### Excerpts from a dataset
%%
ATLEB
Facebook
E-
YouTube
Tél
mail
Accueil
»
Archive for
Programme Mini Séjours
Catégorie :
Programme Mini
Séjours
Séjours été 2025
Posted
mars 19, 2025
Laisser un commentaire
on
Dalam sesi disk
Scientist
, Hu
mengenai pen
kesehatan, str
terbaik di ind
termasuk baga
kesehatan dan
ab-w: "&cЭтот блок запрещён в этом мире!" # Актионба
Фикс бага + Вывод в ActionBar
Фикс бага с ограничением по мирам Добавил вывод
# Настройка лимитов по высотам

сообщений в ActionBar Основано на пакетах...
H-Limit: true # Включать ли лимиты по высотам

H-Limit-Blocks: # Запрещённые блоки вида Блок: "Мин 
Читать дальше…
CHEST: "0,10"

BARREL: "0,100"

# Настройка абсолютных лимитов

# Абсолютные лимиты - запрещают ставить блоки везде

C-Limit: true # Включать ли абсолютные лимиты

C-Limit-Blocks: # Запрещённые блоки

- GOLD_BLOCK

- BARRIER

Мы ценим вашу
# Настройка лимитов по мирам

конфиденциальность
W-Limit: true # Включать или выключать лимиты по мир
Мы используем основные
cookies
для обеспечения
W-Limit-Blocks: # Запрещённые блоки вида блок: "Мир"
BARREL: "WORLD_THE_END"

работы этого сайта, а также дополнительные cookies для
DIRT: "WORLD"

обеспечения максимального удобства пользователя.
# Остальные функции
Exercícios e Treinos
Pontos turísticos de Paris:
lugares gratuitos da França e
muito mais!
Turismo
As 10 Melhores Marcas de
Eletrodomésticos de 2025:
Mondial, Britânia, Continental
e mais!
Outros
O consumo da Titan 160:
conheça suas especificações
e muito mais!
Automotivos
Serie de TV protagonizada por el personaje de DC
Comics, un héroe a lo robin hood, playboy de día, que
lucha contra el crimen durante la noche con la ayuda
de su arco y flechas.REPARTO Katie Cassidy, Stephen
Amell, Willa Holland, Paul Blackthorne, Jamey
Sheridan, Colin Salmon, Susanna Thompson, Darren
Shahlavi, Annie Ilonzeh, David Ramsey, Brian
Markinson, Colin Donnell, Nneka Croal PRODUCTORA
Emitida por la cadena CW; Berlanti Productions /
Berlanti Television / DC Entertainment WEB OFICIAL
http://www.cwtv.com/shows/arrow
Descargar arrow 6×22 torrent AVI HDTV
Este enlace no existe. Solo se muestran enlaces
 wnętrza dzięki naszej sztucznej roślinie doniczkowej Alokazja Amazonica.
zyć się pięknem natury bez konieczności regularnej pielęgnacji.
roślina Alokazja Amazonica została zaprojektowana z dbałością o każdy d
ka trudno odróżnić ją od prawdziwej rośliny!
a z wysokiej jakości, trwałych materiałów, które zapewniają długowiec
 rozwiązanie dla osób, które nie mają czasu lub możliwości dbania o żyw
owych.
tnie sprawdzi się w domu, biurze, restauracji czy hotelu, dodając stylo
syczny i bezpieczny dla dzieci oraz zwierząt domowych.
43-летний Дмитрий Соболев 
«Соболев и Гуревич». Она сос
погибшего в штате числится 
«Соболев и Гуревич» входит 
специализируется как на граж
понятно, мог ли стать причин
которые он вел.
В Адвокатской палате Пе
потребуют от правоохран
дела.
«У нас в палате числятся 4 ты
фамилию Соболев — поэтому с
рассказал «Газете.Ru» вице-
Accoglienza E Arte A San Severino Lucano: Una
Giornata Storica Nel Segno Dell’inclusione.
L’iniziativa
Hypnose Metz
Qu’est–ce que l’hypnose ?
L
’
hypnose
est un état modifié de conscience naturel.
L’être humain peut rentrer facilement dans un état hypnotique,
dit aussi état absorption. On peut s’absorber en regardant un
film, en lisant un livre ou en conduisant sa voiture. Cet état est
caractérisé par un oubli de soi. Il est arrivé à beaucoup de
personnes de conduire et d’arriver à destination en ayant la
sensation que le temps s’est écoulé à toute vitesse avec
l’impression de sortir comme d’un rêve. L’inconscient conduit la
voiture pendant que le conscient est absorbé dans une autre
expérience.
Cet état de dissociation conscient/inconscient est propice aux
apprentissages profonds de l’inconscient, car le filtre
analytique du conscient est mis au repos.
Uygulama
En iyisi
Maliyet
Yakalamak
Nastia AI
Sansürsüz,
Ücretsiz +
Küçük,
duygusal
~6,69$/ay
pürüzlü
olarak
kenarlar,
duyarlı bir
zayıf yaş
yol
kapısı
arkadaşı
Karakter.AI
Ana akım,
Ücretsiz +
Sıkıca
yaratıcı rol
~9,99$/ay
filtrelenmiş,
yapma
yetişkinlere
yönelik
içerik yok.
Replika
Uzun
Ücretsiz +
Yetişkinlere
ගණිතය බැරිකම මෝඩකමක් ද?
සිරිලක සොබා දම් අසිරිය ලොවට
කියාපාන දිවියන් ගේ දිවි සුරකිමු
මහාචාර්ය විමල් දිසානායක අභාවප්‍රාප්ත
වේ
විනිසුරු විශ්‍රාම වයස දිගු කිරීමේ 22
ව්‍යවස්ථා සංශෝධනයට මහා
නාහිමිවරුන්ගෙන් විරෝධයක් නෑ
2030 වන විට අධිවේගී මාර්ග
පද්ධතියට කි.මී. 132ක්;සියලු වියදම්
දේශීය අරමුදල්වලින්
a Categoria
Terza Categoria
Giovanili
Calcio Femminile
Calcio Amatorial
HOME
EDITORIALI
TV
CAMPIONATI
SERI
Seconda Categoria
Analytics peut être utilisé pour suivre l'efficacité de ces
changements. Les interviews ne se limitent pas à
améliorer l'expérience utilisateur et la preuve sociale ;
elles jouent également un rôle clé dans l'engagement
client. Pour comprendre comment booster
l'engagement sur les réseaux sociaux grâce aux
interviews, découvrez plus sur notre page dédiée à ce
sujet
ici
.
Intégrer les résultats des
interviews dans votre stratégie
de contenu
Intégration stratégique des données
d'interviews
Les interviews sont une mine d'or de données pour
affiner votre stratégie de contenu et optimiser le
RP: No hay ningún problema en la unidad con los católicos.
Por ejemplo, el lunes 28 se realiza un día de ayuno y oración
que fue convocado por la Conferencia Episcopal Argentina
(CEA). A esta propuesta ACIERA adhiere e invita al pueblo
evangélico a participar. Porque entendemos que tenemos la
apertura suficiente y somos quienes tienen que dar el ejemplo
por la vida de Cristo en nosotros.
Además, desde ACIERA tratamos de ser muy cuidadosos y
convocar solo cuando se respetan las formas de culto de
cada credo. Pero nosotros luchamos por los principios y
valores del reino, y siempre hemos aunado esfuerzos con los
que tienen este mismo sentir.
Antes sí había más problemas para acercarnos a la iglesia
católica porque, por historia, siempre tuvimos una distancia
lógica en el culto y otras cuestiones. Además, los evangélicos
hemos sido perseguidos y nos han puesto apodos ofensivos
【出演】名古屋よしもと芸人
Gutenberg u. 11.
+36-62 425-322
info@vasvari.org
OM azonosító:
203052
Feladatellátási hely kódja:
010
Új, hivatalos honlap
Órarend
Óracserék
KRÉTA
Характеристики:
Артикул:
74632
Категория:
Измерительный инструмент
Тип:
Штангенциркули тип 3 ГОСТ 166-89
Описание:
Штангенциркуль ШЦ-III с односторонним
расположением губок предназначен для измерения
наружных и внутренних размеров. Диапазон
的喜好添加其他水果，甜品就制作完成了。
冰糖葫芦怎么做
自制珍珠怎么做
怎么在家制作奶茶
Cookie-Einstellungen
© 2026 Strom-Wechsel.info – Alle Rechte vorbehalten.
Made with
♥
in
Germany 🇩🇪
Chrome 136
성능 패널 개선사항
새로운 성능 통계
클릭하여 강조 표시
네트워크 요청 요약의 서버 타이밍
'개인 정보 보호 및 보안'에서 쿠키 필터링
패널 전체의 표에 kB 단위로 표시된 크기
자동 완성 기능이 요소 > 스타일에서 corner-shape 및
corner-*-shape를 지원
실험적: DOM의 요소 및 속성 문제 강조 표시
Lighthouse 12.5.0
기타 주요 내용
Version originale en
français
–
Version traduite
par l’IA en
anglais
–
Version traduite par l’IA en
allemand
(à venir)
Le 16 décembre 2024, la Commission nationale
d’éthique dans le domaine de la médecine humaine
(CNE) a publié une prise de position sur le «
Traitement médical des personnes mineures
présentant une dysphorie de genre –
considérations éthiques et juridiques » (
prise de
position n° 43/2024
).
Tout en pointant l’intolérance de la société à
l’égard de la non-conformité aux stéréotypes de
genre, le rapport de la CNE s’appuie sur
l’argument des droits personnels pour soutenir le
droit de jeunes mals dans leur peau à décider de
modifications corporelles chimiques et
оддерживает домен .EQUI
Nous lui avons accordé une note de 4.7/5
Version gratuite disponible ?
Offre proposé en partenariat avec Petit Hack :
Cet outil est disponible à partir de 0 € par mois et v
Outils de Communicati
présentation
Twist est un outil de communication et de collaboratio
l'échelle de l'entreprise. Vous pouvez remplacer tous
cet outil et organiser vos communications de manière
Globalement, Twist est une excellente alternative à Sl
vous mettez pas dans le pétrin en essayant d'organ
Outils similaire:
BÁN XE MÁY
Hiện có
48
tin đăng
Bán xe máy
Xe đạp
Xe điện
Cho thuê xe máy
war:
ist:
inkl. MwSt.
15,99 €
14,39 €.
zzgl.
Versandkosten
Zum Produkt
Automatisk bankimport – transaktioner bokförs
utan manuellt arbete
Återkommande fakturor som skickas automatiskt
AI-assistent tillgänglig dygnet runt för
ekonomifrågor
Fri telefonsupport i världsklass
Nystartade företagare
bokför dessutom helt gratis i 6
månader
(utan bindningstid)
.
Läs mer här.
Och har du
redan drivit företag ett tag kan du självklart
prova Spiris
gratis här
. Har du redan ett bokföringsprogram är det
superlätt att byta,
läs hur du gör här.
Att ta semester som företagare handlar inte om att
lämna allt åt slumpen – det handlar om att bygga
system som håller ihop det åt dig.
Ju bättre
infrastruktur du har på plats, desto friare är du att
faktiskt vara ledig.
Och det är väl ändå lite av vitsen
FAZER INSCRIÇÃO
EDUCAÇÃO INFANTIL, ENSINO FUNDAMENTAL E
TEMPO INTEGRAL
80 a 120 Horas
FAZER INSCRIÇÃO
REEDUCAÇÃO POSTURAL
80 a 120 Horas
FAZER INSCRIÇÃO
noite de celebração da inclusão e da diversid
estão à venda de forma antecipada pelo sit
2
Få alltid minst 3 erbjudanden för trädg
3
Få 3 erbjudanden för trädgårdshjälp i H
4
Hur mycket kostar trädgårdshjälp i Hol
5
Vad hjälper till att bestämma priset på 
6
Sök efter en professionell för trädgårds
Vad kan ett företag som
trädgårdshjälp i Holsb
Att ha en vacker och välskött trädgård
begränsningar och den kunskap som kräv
%%
### Exercise requirements
In the data above, start at the line that has "C-Limit: true # Включать ли абсолютные лимиты", stop after the line that has "W-Limit-Blocks: # Запрещённые", and print every line in between exactly as it stands.

### Answer
C-Limit: true # Включать ли абсолютные лимиты

C-Limit-Blocks: # Запрещённые блоки

- GOLD_BLOCK

- BARRIER

Мы ценим вашу
# Настройка лимитов по мирам

конфиденциальность
W-Limit: true # Включать или выключать лимиты по мир
Мы используем основные
cookies
для обеспечения
W-Limit-Blocks: # Запрещённые блоки вида блок: "Мир"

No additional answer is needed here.